地元の特産品を試すのは常に旅の醍醐味ですけど、今日はその見事な言い訳がありました。なぜなら、本日のHidden Beauty・隠れた魅力は、石川県白山地域のお料理だったからです。白山は日本でもっとも知られた山のひとつで、千年前からすでに、平安時代の宮廷文学でも取り上げられた場所です。白山の勾配(こうばい)は海岸の平野に対して急で、それによってこの比較的小さな地域に、豊かな動物や魚の恵みがあります。
豪雪地帯のこの地域では、長い冬の間に食べ物を保存する発酵食が、重要な意味合いを持ってきました。しかし、私の最初の目的地であるあら与では、ある他の「致命的な」理由で、とてもユニークな発酵法が行われていたんです。
魚のしらこは日本料理ではおなじみですが、でもフグのしらことなると、ひとつ少し問題があります。そう、猛毒なんです…そのため、このしらこを一年間塩漬けにすることで、水分とほとんどの毒素を出します。
せっかちな人向けのものではないですね…
これはまだ軽食に過ぎません…獅子吼荘(ししくそう)の昼食は、正にあらゆる発酵食のごちそうで、塩気のある米麹と焼き鮭や、なめらかな米麹と大根、にしん漬けに、さらに米麹がのったぶどうまで、囲炉裏にて頂きました。

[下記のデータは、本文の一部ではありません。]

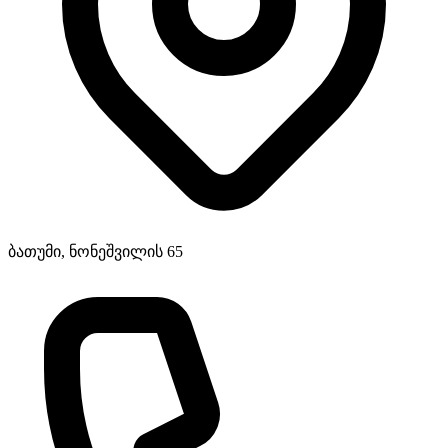
ბათუმი, ნონეშვილის 65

笹ずしづくりにも挑戦しました。干しエビとわかめをのせたおにぎりを竹の葉で包んで、木の枠で押します。わずか数日もつものですが、これもまたひとつの保存食のやり方です。
白山地域には酒蔵がいくつかあり、山からの湧き水を使っています。私が訪れたのは宮本酒造で、三人の醸造家が高品質な職人の酒を作っています。

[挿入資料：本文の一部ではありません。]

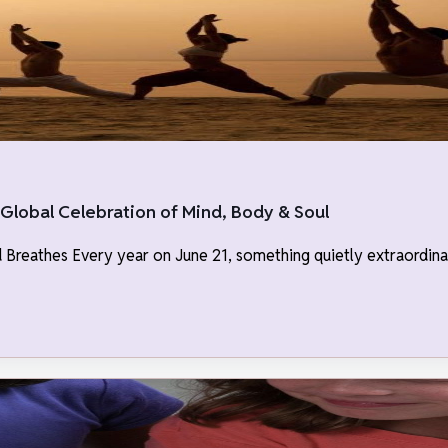
obal Celebration of Mind, Body & Soul
d Breathes Every year on June 21, something quietly extraordina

しかし、いくら私でさえも一日中食って呑んで、とはいきません…というわけで、地元で有名な産業である、浅野太鼓にも少し立ち寄りました。そこで見たのは、巨大な丸太から切り取られた太鼓です。
そして、白山比め(しろやまひめ)神社に行かなくては、この地域に来た甲斐がありません。
ここでお祈りをすると、実際に白山に登らなくても、その山頂でのお参りと同じだけのご利益を授かることができるのです。これは見逃せない機会なので、私は神様にお祈りするための儀式に参加しました。
それから、夕食に宿に戻る時間になりました。道中は山の景色を楽しみながら。
白山の道を高く行ったところにある、岩間山荘が本日の宿です。車を泊めてすぐに、そばをタヌキ(アナグマのような生き物)が、しれっと散歩して通り過ぎました。でもロビーでは、さらに獰猛な動物が…
オーナーの旦那さんは猟師さんなので、この宿で出される美味しい料理の特色は、熊肉と猪肉です。
今晩の夕食は、他にも熊鍋、熊肉の大根の煮付け、きのこと猪肉、蜂の子、そしてデザートには山ブドウのシャーベットでした。北村さんは最近たくさんの海外のゲストを迎えるようになってきたので、私は彼女に ”wild” - 「野生の」という単語を教えました。ほとんどの食材は山や、彼女の庭から採られるものだからです。
もう動けません…とはいえ明日になるとまた食欲も戻るかもしれませんが!山を越えて富山を目指し、あちらで木工体験をします。